As attractive as it may sound, converting the “firewall” would make it virtually impossible for taxpayers through their representatives in Congress to obtain greater accountability about how USAGM and its media outlets, who currently police themselves, do their work.
 
Congress should reject the effort. Otherwise, the public will never know about future violations of journalistic standards, and such things as security lapses, such as the revelation in 2020 that USAGM had violated background security investigation regulations over a period of years.
 
Meanwhile, USAGM is full of examples of cover ups and waste. The agency has lost discrimination lawsuits, keeping settlements quiet.
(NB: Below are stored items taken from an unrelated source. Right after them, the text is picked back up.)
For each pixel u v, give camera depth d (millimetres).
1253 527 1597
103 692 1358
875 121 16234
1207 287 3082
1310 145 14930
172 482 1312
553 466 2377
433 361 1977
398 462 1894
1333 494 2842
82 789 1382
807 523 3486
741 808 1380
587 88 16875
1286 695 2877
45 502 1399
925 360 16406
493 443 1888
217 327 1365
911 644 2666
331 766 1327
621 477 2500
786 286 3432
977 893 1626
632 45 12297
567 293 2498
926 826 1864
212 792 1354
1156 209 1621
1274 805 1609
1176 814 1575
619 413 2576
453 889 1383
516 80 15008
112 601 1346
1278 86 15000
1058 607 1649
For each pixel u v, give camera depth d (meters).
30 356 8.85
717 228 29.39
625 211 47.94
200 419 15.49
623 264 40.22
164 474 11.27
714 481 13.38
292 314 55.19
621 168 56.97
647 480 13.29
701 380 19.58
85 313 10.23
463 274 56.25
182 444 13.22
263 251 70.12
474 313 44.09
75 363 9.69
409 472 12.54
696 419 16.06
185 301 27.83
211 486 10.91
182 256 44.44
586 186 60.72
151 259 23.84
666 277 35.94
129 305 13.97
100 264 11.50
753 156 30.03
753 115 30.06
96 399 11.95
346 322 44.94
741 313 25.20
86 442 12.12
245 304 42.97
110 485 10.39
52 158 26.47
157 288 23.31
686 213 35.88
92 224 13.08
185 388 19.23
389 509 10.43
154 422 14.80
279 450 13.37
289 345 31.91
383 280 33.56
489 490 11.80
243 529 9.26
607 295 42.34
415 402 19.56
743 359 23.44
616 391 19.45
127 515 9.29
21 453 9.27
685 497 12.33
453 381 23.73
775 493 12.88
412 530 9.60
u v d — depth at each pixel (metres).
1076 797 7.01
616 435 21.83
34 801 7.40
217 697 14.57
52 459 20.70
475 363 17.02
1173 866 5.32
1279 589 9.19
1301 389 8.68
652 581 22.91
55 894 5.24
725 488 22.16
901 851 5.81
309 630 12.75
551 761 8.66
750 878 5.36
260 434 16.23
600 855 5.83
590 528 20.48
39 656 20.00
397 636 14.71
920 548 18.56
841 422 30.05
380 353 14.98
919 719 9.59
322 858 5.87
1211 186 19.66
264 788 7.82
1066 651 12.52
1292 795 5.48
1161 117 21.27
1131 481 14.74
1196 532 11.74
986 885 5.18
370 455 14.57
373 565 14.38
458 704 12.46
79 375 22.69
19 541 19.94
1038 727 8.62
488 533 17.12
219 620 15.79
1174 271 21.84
One top official was convicted of theft of government funds and jailed.  Recently two officials received $600,000 payouts as they departed – reasons still unclear.
 
Employees and managers at USAGM media outlets should be disabused of the notion that they work for "an independent news/media company." Staff who think they’re working for another version of MSNBC, NPR or CNN might consider seeking jobs elsewhere.
 
Consider this: a senior VOA editor recently warned reporters during an internal meeting to stop using their stories to “snipe” at the Trump team. As the saying goes, where there is smoke, there is fire. This points to the extent of anti-Trump hubris in VOA’s central news operation, at a level not seen since the early years of the Reagan presidency.
 
In the end, VOA staff are Federal employees. This message should be delivered quickly, in such a setting as the first Town Hall by a new VOA director. Whether it’s Lake or someone else, that person should be under no illusions about the level of animus at VOA and USAGM toward Donald Trump.

 Dan Robinson spent 34 years with Voice of America as chief White House, congressional and foreign correspondent and head of its Myanmar Service.